To-do item >> What you return must be every line below that includes the word "offering".

____

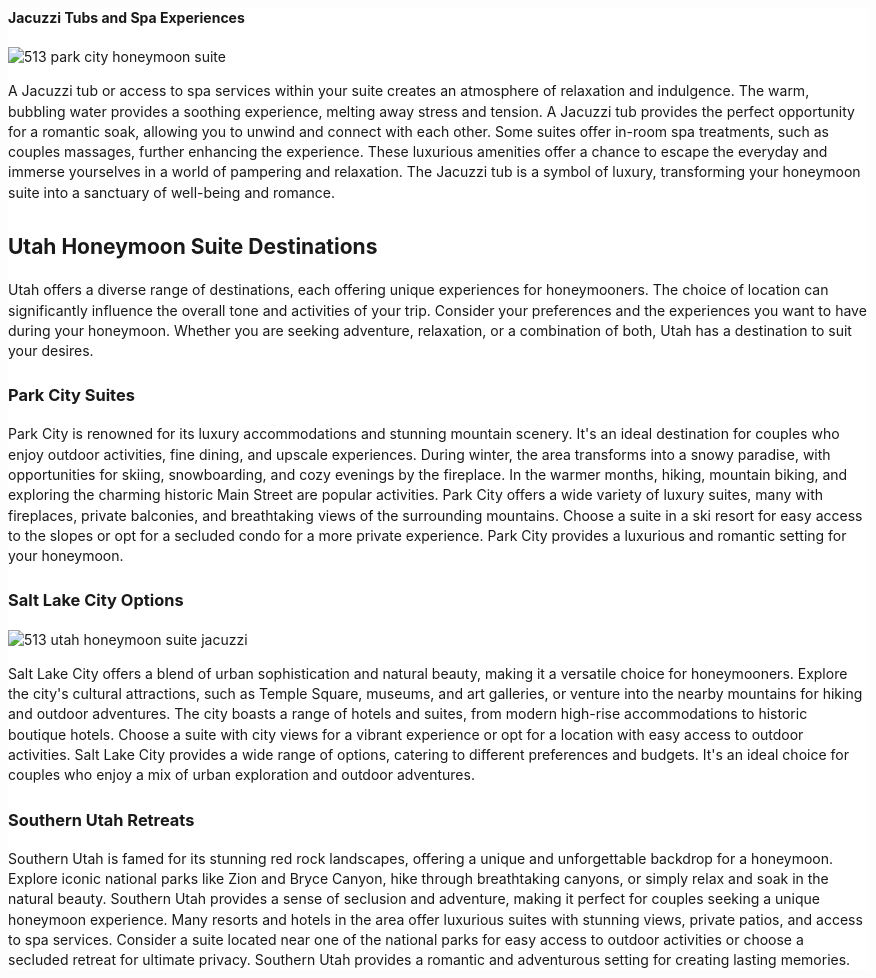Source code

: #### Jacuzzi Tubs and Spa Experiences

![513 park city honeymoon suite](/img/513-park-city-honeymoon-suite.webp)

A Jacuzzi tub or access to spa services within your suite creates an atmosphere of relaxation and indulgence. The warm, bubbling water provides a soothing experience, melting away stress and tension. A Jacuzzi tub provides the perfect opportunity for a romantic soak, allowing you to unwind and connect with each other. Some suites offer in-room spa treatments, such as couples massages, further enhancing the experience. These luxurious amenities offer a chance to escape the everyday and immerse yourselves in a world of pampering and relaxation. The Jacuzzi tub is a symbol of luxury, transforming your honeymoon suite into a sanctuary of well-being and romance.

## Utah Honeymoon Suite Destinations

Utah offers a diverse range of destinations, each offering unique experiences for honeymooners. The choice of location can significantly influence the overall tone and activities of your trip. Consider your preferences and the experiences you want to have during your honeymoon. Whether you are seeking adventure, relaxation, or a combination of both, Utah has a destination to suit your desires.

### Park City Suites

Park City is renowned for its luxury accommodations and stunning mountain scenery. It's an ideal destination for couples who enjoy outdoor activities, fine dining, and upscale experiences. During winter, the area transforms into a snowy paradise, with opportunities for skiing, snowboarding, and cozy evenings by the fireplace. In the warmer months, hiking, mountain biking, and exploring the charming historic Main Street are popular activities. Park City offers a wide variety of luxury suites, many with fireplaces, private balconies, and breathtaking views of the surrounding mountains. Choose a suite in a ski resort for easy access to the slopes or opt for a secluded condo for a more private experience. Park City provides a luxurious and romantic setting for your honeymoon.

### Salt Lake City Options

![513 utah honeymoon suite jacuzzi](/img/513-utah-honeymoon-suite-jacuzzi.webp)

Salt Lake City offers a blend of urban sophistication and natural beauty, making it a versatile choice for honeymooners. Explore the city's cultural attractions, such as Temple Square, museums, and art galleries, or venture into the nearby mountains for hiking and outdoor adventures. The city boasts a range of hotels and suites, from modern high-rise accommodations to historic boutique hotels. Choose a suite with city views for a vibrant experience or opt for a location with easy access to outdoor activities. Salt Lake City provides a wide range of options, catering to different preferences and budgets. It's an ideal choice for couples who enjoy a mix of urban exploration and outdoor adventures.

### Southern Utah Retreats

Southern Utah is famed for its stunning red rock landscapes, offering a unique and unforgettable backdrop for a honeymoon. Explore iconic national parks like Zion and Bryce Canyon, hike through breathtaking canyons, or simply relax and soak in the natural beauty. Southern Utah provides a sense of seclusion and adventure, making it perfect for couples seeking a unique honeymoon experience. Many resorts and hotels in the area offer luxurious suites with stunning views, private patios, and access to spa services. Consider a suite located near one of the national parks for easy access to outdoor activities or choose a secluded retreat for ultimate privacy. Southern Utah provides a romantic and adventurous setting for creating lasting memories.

____

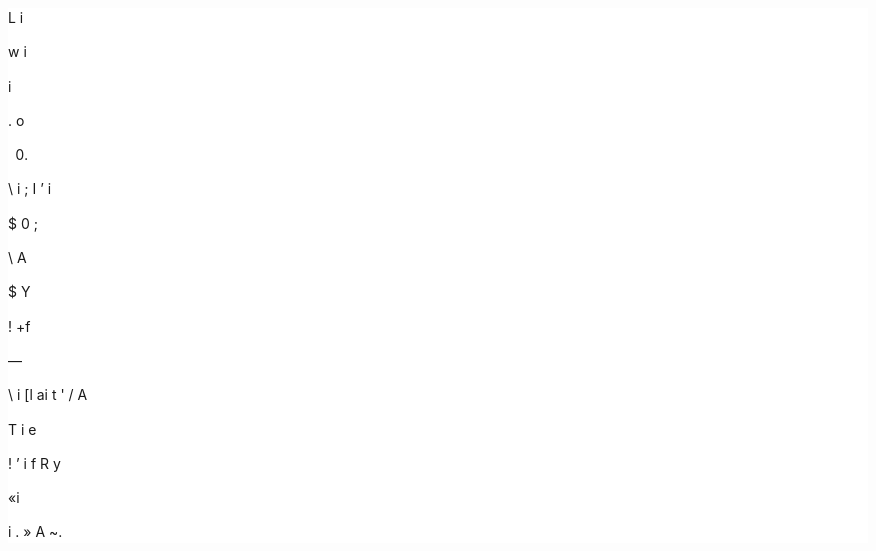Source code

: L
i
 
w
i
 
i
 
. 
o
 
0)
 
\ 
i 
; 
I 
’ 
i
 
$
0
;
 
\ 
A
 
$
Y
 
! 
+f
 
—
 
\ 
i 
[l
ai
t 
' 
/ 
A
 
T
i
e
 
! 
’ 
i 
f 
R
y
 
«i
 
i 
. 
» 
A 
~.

____

Final answer >>
Utah offers a diverse range of destinations, each offering unique experiences for honeymooners. The choice of location can significantly influence the overall tone and activities of your trip. Consider your preferences and the experiences you want to have during your honeymoon. Whether you are seeking adventure, relaxation, or a combination of both, Utah has a destination to suit your desires.
Southern Utah is famed for its stunning red rock landscapes, offering a unique and unforgettable backdrop for a honeymoon. Explore iconic national parks like Zion and Bryce Canyon, hike through breathtaking canyons, or simply relax and soak in the natural beauty. Southern Utah provides a sense of seclusion and adventure, making it perfect for couples seeking a unique honeymoon experience. Many resorts and hotels in the area offer luxurious suites with stunning views, private patios, and access to spa services. Consider a suite located near one of the national parks for easy access to outdoor activities or choose a secluded retreat for ultimate privacy. Southern Utah provides a romantic and adventurous setting for creating lasting memories.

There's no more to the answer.